◆ Task description: Which lines in the data below contain the word "main"? Pull each of them out.

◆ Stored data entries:
_ _ _ _ _ _ _
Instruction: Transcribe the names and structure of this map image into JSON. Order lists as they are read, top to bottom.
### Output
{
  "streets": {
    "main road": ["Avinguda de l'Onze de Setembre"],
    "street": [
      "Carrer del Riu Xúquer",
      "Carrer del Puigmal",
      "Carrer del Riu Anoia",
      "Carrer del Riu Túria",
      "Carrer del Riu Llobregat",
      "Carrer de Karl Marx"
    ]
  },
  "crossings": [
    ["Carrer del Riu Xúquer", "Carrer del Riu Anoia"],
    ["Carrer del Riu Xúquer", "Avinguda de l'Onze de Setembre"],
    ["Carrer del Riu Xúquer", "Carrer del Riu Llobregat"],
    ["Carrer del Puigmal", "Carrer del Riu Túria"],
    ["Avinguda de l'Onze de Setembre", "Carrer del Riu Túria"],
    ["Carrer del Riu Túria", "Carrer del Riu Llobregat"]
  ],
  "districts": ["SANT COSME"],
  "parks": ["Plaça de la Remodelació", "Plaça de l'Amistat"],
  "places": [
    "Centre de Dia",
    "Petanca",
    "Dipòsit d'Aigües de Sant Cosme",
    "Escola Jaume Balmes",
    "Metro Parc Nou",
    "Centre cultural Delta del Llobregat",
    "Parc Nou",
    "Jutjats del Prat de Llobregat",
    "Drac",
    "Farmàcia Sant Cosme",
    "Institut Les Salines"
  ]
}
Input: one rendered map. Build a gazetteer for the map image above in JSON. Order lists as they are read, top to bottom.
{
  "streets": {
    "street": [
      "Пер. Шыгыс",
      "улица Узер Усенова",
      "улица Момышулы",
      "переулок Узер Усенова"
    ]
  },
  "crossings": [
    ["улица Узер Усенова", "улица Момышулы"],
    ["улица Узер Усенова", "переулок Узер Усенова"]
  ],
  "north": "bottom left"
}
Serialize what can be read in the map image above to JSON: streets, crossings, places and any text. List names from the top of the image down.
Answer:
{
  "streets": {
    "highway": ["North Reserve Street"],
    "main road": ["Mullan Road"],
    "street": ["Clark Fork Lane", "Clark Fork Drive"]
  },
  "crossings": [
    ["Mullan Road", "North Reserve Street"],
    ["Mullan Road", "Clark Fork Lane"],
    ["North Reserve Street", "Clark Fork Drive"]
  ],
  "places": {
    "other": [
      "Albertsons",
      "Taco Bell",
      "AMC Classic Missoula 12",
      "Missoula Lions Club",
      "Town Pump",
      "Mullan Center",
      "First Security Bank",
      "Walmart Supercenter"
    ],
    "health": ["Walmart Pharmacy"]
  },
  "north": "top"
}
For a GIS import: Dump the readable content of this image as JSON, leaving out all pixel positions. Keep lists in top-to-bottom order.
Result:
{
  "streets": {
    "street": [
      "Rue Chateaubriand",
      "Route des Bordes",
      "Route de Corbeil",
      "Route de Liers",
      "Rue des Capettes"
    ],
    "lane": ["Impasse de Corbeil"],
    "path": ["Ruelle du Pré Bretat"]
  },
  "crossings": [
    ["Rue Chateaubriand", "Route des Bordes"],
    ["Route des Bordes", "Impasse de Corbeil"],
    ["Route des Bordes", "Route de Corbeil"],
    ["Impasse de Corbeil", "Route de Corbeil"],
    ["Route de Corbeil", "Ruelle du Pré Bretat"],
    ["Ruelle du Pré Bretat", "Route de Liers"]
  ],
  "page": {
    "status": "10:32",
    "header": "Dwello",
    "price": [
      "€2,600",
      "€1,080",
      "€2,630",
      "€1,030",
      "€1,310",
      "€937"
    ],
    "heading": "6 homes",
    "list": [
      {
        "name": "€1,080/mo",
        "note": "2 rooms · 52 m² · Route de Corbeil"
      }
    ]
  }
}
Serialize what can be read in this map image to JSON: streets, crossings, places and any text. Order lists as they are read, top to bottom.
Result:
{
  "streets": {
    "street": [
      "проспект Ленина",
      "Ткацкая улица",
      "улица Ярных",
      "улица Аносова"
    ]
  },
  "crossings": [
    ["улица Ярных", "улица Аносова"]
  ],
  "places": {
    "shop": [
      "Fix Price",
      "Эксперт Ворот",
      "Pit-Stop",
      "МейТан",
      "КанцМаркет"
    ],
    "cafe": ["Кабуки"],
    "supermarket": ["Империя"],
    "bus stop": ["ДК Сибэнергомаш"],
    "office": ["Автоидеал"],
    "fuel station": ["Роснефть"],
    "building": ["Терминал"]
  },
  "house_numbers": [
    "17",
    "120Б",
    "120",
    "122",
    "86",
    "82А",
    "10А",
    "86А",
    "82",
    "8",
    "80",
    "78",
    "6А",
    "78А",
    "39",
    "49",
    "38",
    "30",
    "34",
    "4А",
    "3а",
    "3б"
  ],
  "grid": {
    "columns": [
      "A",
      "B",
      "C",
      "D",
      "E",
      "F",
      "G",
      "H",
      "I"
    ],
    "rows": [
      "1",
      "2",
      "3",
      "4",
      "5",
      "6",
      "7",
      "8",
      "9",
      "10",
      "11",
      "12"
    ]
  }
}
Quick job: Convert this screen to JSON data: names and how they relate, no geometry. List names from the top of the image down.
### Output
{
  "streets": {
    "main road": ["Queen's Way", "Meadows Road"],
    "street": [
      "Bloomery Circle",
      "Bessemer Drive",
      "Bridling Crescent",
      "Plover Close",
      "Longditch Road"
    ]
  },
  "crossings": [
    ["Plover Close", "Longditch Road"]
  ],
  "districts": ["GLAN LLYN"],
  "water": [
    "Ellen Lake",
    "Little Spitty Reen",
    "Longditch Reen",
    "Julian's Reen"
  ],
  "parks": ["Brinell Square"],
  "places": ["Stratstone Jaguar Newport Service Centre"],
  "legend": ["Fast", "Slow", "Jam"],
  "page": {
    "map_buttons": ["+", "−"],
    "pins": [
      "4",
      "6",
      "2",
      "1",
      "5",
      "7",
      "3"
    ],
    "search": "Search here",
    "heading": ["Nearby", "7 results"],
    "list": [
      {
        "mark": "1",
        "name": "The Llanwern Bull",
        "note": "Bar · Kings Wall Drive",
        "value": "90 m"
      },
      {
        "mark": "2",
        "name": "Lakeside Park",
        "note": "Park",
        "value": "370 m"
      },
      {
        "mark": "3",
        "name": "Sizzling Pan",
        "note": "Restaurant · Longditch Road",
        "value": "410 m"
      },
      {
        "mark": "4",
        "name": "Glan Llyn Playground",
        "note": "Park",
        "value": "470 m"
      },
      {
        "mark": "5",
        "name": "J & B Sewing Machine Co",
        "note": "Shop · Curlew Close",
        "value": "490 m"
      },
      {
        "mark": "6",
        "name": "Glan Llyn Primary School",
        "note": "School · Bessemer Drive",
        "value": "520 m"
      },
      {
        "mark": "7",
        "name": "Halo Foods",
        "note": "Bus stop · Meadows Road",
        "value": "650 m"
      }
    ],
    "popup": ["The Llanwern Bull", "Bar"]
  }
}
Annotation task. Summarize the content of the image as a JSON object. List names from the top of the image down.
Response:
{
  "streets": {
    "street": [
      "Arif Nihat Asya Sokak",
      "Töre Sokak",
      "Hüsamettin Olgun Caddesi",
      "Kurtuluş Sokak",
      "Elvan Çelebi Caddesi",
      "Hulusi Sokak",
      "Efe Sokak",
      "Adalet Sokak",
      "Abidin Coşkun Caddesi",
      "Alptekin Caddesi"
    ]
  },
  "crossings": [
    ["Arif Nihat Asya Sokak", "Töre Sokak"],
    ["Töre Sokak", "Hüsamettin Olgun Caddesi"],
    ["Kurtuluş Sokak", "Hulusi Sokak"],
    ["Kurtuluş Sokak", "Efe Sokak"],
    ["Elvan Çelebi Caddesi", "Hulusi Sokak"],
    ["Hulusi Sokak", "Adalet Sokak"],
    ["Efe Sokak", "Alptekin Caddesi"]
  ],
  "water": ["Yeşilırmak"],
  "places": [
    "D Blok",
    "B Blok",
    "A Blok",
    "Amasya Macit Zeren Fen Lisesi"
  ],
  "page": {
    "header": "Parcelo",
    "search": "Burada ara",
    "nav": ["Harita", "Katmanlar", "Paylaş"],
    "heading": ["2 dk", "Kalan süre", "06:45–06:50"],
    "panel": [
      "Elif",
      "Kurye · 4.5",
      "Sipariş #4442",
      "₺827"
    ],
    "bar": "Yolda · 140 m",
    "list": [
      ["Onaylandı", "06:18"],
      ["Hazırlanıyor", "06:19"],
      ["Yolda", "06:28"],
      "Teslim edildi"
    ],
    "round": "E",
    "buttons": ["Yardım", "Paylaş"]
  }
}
_ _ _ _ _ _ _
◆ Result of the exercise:
    "main road": ["Avinguda de l'Onze de Setembre"],
    "main road": ["Mullan Road"],
    "main road": ["Queen's Way", "Meadows Road"],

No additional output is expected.